Je flotte en position verticale, et mon ange me tient par la taille et l’arrière du crâne. Effectivement, j’ai presque l’impression d’être sur mes pieds.
— Tu danses, beau gosse ? minaude Wendy.
Wendy fredonne la valse de l’acte un, une main calée dans mon dos, une autre tient la mienne. Elle me fait tournoyer dans l’eau en rythme avec la musique qu’elle entonne. Je me détends enfin et je finis par me ficher du regard des autres. La jeune femme ne se préoccupe jamais ce que pensent les personnes qui nous entourent. Elle vit notre relation à fond, sans émettre de doute.

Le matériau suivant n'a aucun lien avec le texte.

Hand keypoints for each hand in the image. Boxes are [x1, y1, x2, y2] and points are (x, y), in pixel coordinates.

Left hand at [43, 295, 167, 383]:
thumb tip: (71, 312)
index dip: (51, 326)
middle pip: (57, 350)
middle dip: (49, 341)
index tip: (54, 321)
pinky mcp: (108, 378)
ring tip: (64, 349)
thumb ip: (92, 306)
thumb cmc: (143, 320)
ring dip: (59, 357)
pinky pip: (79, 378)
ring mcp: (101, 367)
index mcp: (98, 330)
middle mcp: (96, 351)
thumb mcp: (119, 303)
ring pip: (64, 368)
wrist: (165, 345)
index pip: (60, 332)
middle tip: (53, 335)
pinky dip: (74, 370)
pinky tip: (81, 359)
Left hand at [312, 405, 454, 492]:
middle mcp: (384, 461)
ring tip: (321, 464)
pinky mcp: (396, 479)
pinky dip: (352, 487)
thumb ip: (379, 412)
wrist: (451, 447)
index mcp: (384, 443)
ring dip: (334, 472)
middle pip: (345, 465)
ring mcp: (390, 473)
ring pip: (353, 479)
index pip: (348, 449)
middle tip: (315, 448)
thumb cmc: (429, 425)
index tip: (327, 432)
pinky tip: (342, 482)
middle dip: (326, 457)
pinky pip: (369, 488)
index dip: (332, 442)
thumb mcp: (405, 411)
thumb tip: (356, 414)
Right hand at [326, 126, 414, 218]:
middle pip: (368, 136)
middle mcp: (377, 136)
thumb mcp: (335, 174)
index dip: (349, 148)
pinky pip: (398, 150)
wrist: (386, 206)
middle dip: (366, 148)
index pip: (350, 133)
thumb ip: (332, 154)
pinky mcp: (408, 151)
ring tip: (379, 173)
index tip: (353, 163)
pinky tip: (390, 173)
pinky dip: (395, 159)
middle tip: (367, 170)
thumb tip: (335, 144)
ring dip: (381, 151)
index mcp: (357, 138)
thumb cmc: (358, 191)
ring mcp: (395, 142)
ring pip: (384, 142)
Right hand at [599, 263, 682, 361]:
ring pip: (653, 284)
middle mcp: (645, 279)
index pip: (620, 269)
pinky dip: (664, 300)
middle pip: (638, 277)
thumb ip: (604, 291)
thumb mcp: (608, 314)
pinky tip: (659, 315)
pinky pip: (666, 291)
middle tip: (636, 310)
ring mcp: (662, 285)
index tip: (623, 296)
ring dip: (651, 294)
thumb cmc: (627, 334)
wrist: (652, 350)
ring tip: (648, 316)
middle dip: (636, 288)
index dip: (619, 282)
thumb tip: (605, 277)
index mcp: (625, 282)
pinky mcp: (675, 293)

C’est insalubre, chez lui, m’expliqua Nathanaël. Il n’essore jamais son éponge, elle est couverte de miasmes. J’ai vu un jour une côte de porc qui traînait dans son frigo depuis, selon la date, plus d’un mois. Un mois ! Haley ! Je suis certain qu’un écosystème s’est créé sur ce bout de viande, que des bactéries ont pullulé et formé une communauté indépendante et intelligente, vagabonda son imagination fantasque. Joyeux a développé une nouvelle forme de vie dans son frigo, c’est diabolique ! Moi vivant, plus jamais je n’y mettrai les pieds, tu peux me croire.